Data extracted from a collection
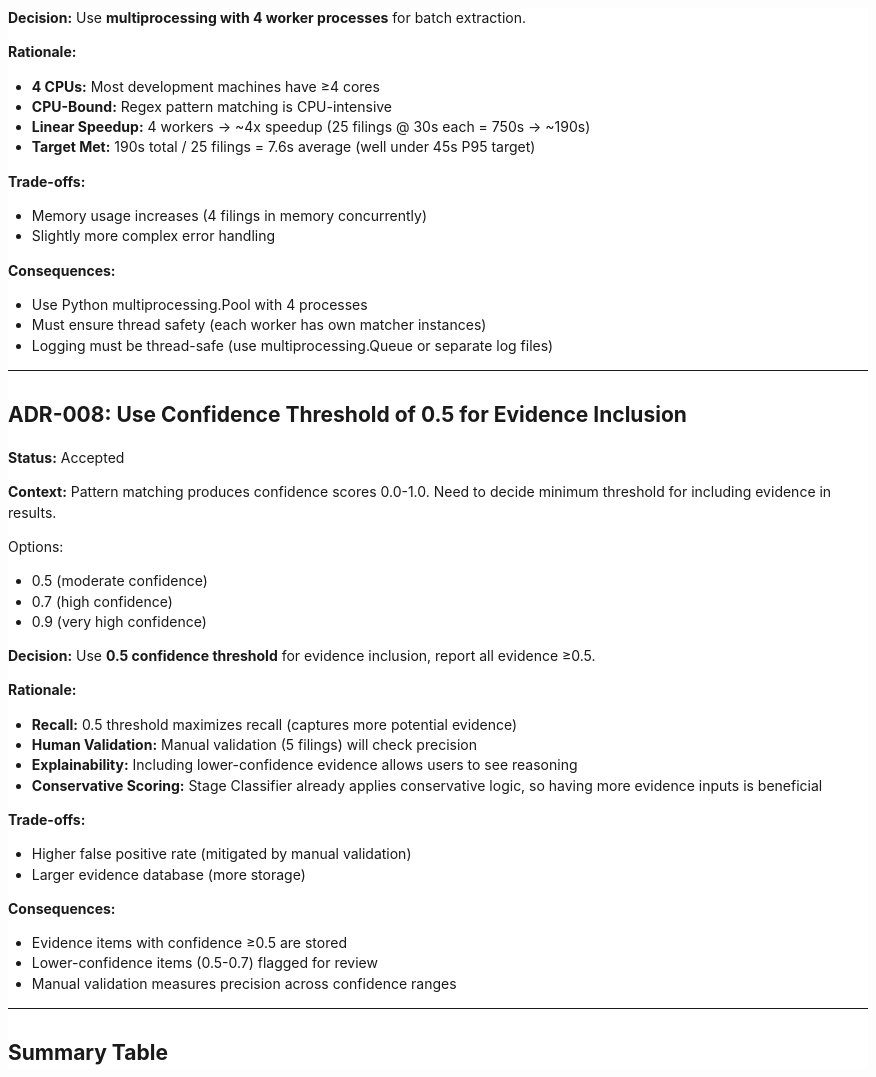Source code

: **Decision:**
Use **multiprocessing with 4 worker processes** for batch extraction.

**Rationale:**
- **4 CPUs:** Most development machines have ≥4 cores
- **CPU-Bound:** Regex pattern matching is CPU-intensive
- **Linear Speedup:** 4 workers → ~4x speedup (25 filings @ 30s each = 750s → ~190s)
- **Target Met:** 190s total / 25 filings = 7.6s average (well under 45s P95 target)

**Trade-offs:**
- Memory usage increases (4 filings in memory concurrently)
- Slightly more complex error handling

**Consequences:**
- Use Python multiprocessing.Pool with 4 processes
- Must ensure thread safety (each worker has own matcher instances)
- Logging must be thread-safe (use multiprocessing.Queue or separate log files)

---

## ADR-008: Use Confidence Threshold of 0.5 for Evidence Inclusion

**Status:** Accepted

**Context:**
Pattern matching produces confidence scores 0.0-1.0. Need to decide minimum threshold for including evidence in results.

Options:
- 0.5 (moderate confidence)
- 0.7 (high confidence)
- 0.9 (very high confidence)

**Decision:**
Use **0.5 confidence threshold** for evidence inclusion, report all evidence ≥0.5.

**Rationale:**
- **Recall:** 0.5 threshold maximizes recall (captures more potential evidence)
- **Human Validation:** Manual validation (5 filings) will check precision
- **Explainability:** Including lower-confidence evidence allows users to see reasoning
- **Conservative Scoring:** Stage Classifier already applies conservative logic, so having more evidence inputs is beneficial

**Trade-offs:**
- Higher false positive rate (mitigated by manual validation)
- Larger evidence database (more storage)

**Consequences:**
- Evidence items with confidence ≥0.5 are stored
- Lower-confidence items (0.5-0.7) flagged for review
- Manual validation measures precision across confidence ranges

---

## Summary Table
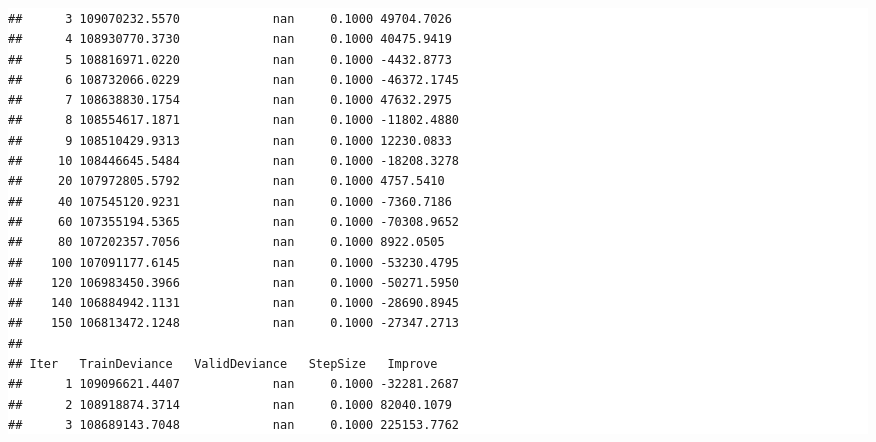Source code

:     ##      3 109070232.5570             nan     0.1000 49704.7026
    ##      4 108930770.3730             nan     0.1000 40475.9419
    ##      5 108816971.0220             nan     0.1000 -4432.8773
    ##      6 108732066.0229             nan     0.1000 -46372.1745
    ##      7 108638830.1754             nan     0.1000 47632.2975
    ##      8 108554617.1871             nan     0.1000 -11802.4880
    ##      9 108510429.9313             nan     0.1000 12230.0833
    ##     10 108446645.5484             nan     0.1000 -18208.3278
    ##     20 107972805.5792             nan     0.1000 4757.5410
    ##     40 107545120.9231             nan     0.1000 -7360.7186
    ##     60 107355194.5365             nan     0.1000 -70308.9652
    ##     80 107202357.7056             nan     0.1000 8922.0505
    ##    100 107091177.6145             nan     0.1000 -53230.4795
    ##    120 106983450.3966             nan     0.1000 -50271.5950
    ##    140 106884942.1131             nan     0.1000 -28690.8945
    ##    150 106813472.1248             nan     0.1000 -27347.2713
    ## 
    ## Iter   TrainDeviance   ValidDeviance   StepSize   Improve
    ##      1 109096621.4407             nan     0.1000 -32281.2687
    ##      2 108918874.3714             nan     0.1000 82040.1079
    ##      3 108689143.7048             nan     0.1000 225153.7762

Exercise directions
Beginning with the first line of the records and ending with the line that contains "- Memory usage", reproduce every line exactly, omitting pictures and adding nothing.

Response below
Source code

: **Decision:**
Use **multiprocessing with 4 worker processes** for batch extraction.

**Rationale:**
- **4 CPUs:** Most development machines have ≥4 cores
- **CPU-Bound:** Regex pattern matching is CPU-intensive
- **Linear Speedup:** 4 workers → ~4x speedup (25 filings @ 30s each = 750s → ~190s)
- **Target Met:** 190s total / 25 filings = 7.6s average (well under 45s P95 target)

**Trade-offs:**
- Memory usage increases (4 filings in memory concurrently)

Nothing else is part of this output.